Eigentlich hatte der staatliche Konzern OKD die Stillegung bereits für 2023 geplant. Doch dann weitete sich im Februar 2022 der Krieg in der Ukrai­ne aus, und die EU verabschiedete mehrere Sanktionspakete gegen Russland. Durch den Wegfall großer Mengen russischen Gases stiegen die Energiepreise, Kohle wurde kurzfristig wieder konkurrenzfähig. OKD verschob die Schließung zunächst.

»Es ist traurig, dass der Schacht stillgelegt wird. Es ist harte, aber gute Arbeit«, erzählte Grzegorz Sobolewski, ein polnischer Bergmann, gegenüber Reuters. Wie mehrere seiner Kumpel möchte er eine neue Stelle jenseits der Grenze in Polen annehmen, wo die Schächte noch in Betrieb sind.
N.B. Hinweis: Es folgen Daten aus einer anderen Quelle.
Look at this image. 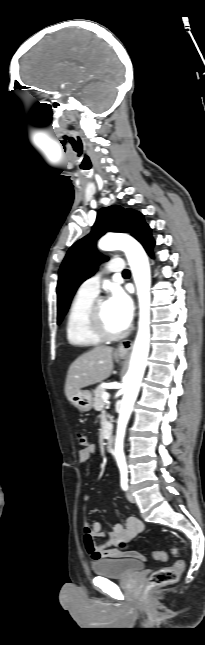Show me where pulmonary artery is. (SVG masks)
Instances as JSON below:
<instances>
[{"label": "pulmonary artery", "instance_id": "obj_1", "mask_svg": "<svg viewBox=\"0 0 205 645\" xmlns=\"http://www.w3.org/2000/svg\"><path fill=\"white\" fill-rule=\"evenodd\" d=\"M125 268L124 262L120 258H114L107 264L109 272H123ZM101 282V275L97 274L85 280L79 287V291L85 294L96 296L99 293Z\"/></svg>", "mask_w": 205, "mask_h": 645}]
</instances>
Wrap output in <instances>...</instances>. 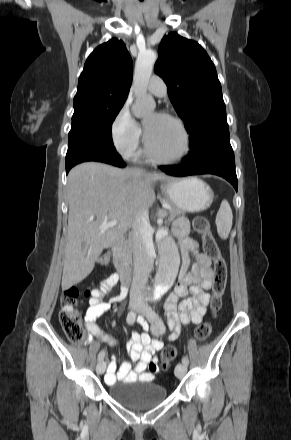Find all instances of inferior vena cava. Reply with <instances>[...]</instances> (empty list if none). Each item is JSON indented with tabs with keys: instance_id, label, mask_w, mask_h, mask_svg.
<instances>
[{
	"instance_id": "inferior-vena-cava-1",
	"label": "inferior vena cava",
	"mask_w": 291,
	"mask_h": 440,
	"mask_svg": "<svg viewBox=\"0 0 291 440\" xmlns=\"http://www.w3.org/2000/svg\"><path fill=\"white\" fill-rule=\"evenodd\" d=\"M134 273L130 301L143 305V291L153 267V241L146 212L139 213L132 225Z\"/></svg>"
}]
</instances>
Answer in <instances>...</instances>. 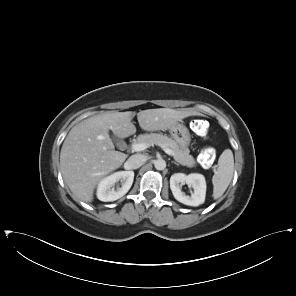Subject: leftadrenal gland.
I'll return each instance as SVG.
<instances>
[{
	"label": "left adrenal gland",
	"instance_id": "obj_1",
	"mask_svg": "<svg viewBox=\"0 0 296 296\" xmlns=\"http://www.w3.org/2000/svg\"><path fill=\"white\" fill-rule=\"evenodd\" d=\"M171 163H174L175 165L179 166V164L175 161H171Z\"/></svg>",
	"mask_w": 296,
	"mask_h": 296
}]
</instances>
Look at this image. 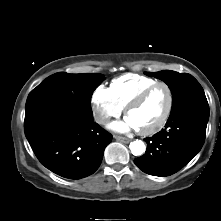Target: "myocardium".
<instances>
[{"instance_id":"obj_1","label":"myocardium","mask_w":221,"mask_h":221,"mask_svg":"<svg viewBox=\"0 0 221 221\" xmlns=\"http://www.w3.org/2000/svg\"><path fill=\"white\" fill-rule=\"evenodd\" d=\"M159 86H162L167 90V93H168L167 108H166V111H165L163 117L156 125H154L153 127L149 128V129L138 130V133L143 136H150V135H154V134L158 133L168 122V120L171 116L172 110H173V105H174V94H173V91H172V88L170 87V85H168L166 82L157 81V82L151 84L150 86H148L147 88H145L143 91H141L124 108L125 116H128V114L131 110H133L134 108H136L140 104H142L146 100V98L150 95V93L155 88H157Z\"/></svg>"}]
</instances>
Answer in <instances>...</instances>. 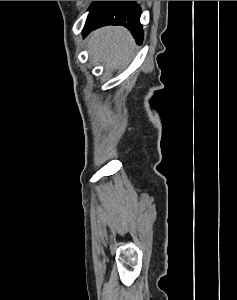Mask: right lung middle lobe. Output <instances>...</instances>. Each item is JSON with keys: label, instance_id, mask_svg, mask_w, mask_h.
<instances>
[{"label": "right lung middle lobe", "instance_id": "right-lung-middle-lobe-1", "mask_svg": "<svg viewBox=\"0 0 237 300\" xmlns=\"http://www.w3.org/2000/svg\"><path fill=\"white\" fill-rule=\"evenodd\" d=\"M115 3L116 1H94L90 7L85 27L98 21Z\"/></svg>", "mask_w": 237, "mask_h": 300}]
</instances>
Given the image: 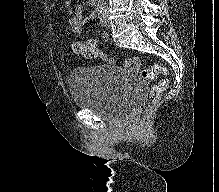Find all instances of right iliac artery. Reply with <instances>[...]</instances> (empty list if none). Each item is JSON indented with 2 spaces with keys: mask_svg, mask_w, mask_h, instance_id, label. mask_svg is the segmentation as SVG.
I'll return each mask as SVG.
<instances>
[{
  "mask_svg": "<svg viewBox=\"0 0 219 192\" xmlns=\"http://www.w3.org/2000/svg\"><path fill=\"white\" fill-rule=\"evenodd\" d=\"M103 10H104V5H103V4H98V5L96 6V8H95V12H96L98 15L102 14Z\"/></svg>",
  "mask_w": 219,
  "mask_h": 192,
  "instance_id": "obj_1",
  "label": "right iliac artery"
}]
</instances>
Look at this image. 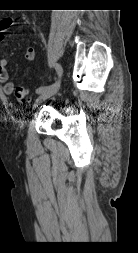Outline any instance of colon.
Masks as SVG:
<instances>
[{"label": "colon", "mask_w": 138, "mask_h": 253, "mask_svg": "<svg viewBox=\"0 0 138 253\" xmlns=\"http://www.w3.org/2000/svg\"><path fill=\"white\" fill-rule=\"evenodd\" d=\"M14 96L19 102H30L29 91L25 86H17L14 91Z\"/></svg>", "instance_id": "1"}]
</instances>
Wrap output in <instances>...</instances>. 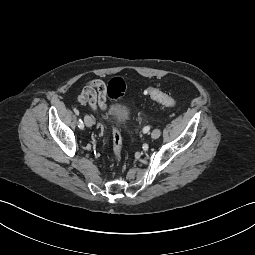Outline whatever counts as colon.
I'll return each instance as SVG.
<instances>
[{"label":"colon","mask_w":255,"mask_h":255,"mask_svg":"<svg viewBox=\"0 0 255 255\" xmlns=\"http://www.w3.org/2000/svg\"><path fill=\"white\" fill-rule=\"evenodd\" d=\"M126 81L121 77L112 78L107 87L108 94L111 98L116 99L121 97L126 90ZM146 94L152 100L158 102L164 107H173L178 104V101L169 94L161 91L157 87H149L146 89ZM113 152L116 161L121 159L123 143L119 129L114 126L112 130Z\"/></svg>","instance_id":"1"}]
</instances>
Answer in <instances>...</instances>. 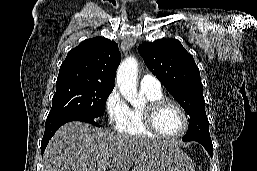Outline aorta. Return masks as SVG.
<instances>
[{
  "instance_id": "1",
  "label": "aorta",
  "mask_w": 257,
  "mask_h": 171,
  "mask_svg": "<svg viewBox=\"0 0 257 171\" xmlns=\"http://www.w3.org/2000/svg\"><path fill=\"white\" fill-rule=\"evenodd\" d=\"M138 63L135 58H126L117 70V85L123 97L132 105L141 103L137 94Z\"/></svg>"
}]
</instances>
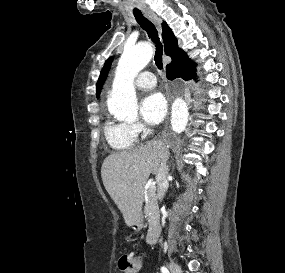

Der Kohlebergbau im Ostrava-Karviná-Becken, in dem Stonava liegt, begann im späten 18. Jahrhundert. Zehntausende zogen in die Region, um Arbeit zu finden, was zu Wachstum der Infrastruktur und der Industrie führte. In den 1980er Jahren, auf dem Höhepunkt der Kohleförderung, beschäftigten die Betriebe im Becken über 100.000 Bergleute, und jährlich kamen bis zu 25 Millionen Tonnen Kohle aus der Erde. Nach der Privatisierung Anfang der 1990er Jahre folgte der stetige Niedergang. 2025 arbeiteten für OKD nur noch 2.300 Mitarbeiter. Im Oktober wurden nur noch eine Million Tonnen Kohle gefördert. 1.500 Mitarbeiter werden in den kommenden Wochen in der strukturschwachen Grenzregion gekündigt. Jan Belardi, Wirtschaftswissenschaftler an der Technischen Universität Ostrava, erklärte der Website »expats.cz«, die Erwerbslosenquote liege aktuell bei 6,6 Prozent.

»Die globalen Kohlepreise sind niedrig, während unsere Abbaukosten mit den immer größeren Tiefen, in die wir vordringen, immer höher werden«, sagte OKD-Direktor Roman Sikora gegenüber Reuters. Auch sank die Nachfrage aufgrund des Rückgangs der Stahlproduktion in Mitteleuropa. Lenka Czyzová, die in der Kantine der ČSM-Mine tätig war, erklärte, die Schließung sei ein schwerer Schlag: »Wir müssen uns jetzt alle Arbeit suchen«, sagte sie gegenüber Radio Prag. »Es ist wirklich schade, dass es zu Ende geht«, so Czyzová.